--- START ---

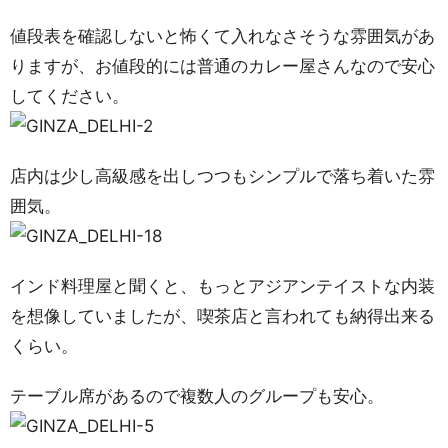
値段表を確認しないと怖くて入れなさそうな雰囲気があ
りますが、お値段的には普通のカレー屋さんなので安心
してください。
店内は少し高級感を出しつつもシンプルで落ち着いた雰
囲気。
インド料理屋と聞くと、もっとアジアンテイストな内装
を想像していましたが、喫茶店と言われても納得出来る
くらい。
テーブル席があるので複数人のグループも安心。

--- END ---

▶ Exercise: Output, exactly and with nothing else, the lines from the line containing "インド料理屋と聞くと、もっとアジアンテイストな内装" to the end of the entries.

▶ Answer section:
インド料理屋と聞くと、もっとアジアンテイストな内装
を想像していましたが、喫茶店と言われても納得出来る
くらい。
テーブル席があるので複数人のグループも安心。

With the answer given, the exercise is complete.